Most of the schemes alleged in the indictment relate to the solicitation and receipt of bribes and kickbacks by soccer officials from sports marketing executives in connection with the commercialization of the media and marketing rights associated with various soccer matches and tournaments.
The US alleges the conspirators corruptly sold rights to broadcast World Cup qualifiers for CONCACAF, professional club matches in both North and South Ameria's version of the Champions League, and national team competitions in South America. The indictment also alleges "bribes and kickbacks" involving the sponsorship of Brazil's national team by a "major US sportswear company" and in "the selection of the host country for the 2010 World Cup and the 2011 FIFA presidential election."
The 2010 World Cup was in South Africa. Nike has sponsored Brazil's national team since 1997.
Who's who?
Most of the indicted officials are from CONCACAF, the regional body for soccer in North and Central America and the Caribbean, while a few are from the South American federation, CONMEBOL.
Among them are current CONCACAF president and FIFA executive committee (exco) member Jeff Webb, who's from the Cayman Islands, the Costa Rican federation head and FIFA exco member Eduardo Li, FIFA Vice President from Uruguay Eugenio Figueredo, and the Venezuelan Rafael Esquivel, who's the current head of the South American federation. Disgraced former CONCACAF boss Jack Warner, from Trinidad, was also indicted.

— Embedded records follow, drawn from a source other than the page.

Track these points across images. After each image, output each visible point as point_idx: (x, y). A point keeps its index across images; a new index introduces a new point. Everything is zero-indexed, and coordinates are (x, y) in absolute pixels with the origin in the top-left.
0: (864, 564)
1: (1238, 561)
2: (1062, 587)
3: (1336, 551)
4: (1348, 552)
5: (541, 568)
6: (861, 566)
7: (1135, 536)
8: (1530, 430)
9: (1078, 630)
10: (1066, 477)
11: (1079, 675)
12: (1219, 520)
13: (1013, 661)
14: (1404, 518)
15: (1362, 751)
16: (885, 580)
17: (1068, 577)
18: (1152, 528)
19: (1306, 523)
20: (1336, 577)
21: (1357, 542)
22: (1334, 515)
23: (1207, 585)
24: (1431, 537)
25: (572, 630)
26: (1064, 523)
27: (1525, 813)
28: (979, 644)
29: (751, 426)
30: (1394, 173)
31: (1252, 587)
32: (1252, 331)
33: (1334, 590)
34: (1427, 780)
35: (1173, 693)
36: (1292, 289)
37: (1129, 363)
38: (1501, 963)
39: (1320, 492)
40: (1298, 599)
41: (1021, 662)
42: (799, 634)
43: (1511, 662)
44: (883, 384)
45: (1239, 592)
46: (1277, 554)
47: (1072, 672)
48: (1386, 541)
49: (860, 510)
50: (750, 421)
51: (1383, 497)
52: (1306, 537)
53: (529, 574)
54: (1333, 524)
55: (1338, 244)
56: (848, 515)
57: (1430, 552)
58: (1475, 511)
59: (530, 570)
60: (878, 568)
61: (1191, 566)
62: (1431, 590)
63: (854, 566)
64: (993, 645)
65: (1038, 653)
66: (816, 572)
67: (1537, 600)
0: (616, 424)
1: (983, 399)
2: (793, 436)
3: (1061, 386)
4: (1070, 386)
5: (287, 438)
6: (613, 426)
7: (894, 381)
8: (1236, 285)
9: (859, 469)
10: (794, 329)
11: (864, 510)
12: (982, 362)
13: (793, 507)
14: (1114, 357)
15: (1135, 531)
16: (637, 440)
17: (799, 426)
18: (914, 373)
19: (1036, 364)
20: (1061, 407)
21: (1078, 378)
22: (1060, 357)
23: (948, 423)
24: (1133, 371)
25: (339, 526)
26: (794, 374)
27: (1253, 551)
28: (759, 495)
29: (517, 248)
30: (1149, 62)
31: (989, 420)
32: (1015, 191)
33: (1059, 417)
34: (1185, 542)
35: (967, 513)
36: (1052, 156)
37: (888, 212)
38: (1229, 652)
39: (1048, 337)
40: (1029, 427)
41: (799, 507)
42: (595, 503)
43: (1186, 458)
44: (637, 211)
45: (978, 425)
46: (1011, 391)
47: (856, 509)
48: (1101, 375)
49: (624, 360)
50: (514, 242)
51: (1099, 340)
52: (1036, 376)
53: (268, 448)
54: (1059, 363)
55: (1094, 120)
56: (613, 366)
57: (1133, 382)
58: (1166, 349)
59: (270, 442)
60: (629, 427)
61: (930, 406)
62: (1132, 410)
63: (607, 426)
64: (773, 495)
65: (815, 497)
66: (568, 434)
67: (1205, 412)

Four businessmen were also indicted: three Argentines and an American. All ran "marketing" companies that typically "won" rights to events thanks to kickbacks, and then sold them on.

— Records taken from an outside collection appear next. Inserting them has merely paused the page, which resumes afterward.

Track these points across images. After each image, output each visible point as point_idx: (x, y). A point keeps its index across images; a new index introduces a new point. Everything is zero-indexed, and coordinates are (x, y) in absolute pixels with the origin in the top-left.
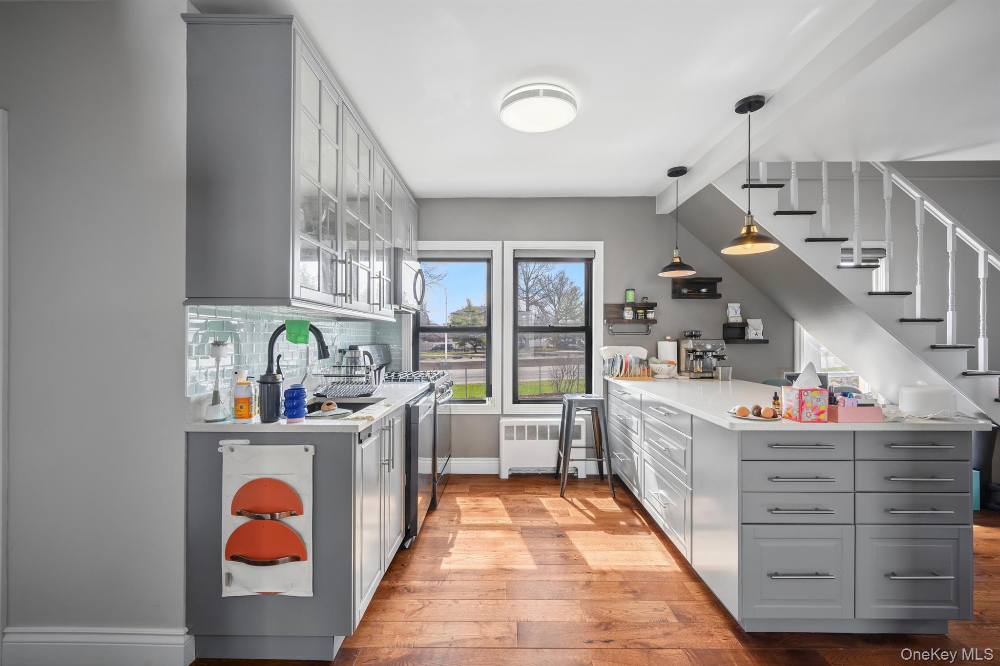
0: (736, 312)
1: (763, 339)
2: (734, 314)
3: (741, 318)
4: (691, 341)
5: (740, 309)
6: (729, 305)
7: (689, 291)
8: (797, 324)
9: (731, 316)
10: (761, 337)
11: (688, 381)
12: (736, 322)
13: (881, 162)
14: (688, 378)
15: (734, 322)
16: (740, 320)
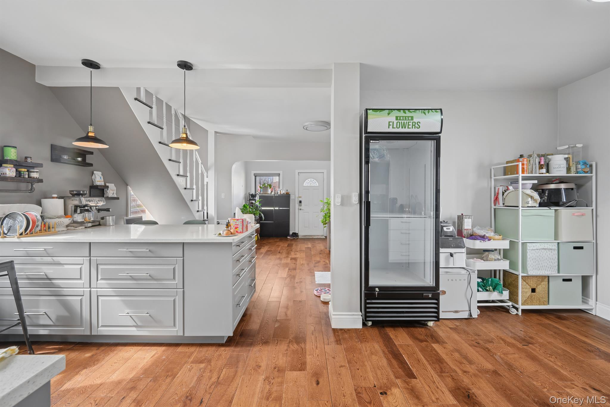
0: (101, 178)
1: (116, 197)
2: (98, 179)
3: (103, 182)
4: (83, 198)
5: (102, 176)
6: (95, 172)
7: (69, 158)
8: (129, 188)
9: (97, 180)
10: (115, 196)
11: (84, 230)
12: (101, 185)
13: (180, 113)
14: (84, 227)
15: (100, 185)
16: (103, 184)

The US revealed today that two of Mr. Warner's sons pleaded guilty to corruption under seal in 2013, as did Chuck Blazer. In 2014 José Hawilla, owner of the Brazilian sports marketing company Traffic Group, also pleaded guilty and forfeited $151 million to the US.
There's something Shakespearean about Warner being taken down by his own sons. Even inside the seething money-sucking mass that is FIFA, Warner stood out as cartoonishly corrupt. In 1989, he printed double the number of tickets for a World Cup qualifier in Trinidad, and pocketed all the extra cash while 10,000 of his ripped off countrymen seethed outside the gates. In 2009, he threw the thinnest of veils over his MO in a speech in the UK. At the time, England was vying to host the 2018 World Cup and Warner had been given a bag filled with fancy swag by Australia, also bidding. The UK had given him nothing.
"Why isn't there a bag for England? People are looking at these things and asking themselves questions," Warner said then. "My colleagues are saying very quietly that the guys who are coming to them are lightweight. This is the type of thing that loses you a bid. You have to look at what others are doing and also be creative." A few years later he stole hundreds of thousands of dollars intended for Haitian earthquake victims. He's also been accused of selling his executive committee World Cup 2022 vote to Qatar for $2 million.
Mr. Blazer went from being almost bankrupt to living a life of fabulous excess thanks to his years at CONCACAF and FIFA. In addition to the contract that gave him 10 percent of all CONCACAF business, in 2010 Blatter named him head of FIFA's marketing and TV committee, in recognition of his wheeling and dealing in his home region. Kickbacks were his stock in trade.
Men like Warner and Blazer were at the center of FIFA corruption for decades. They know where the bodies are buried. Who knows what they'll have to say?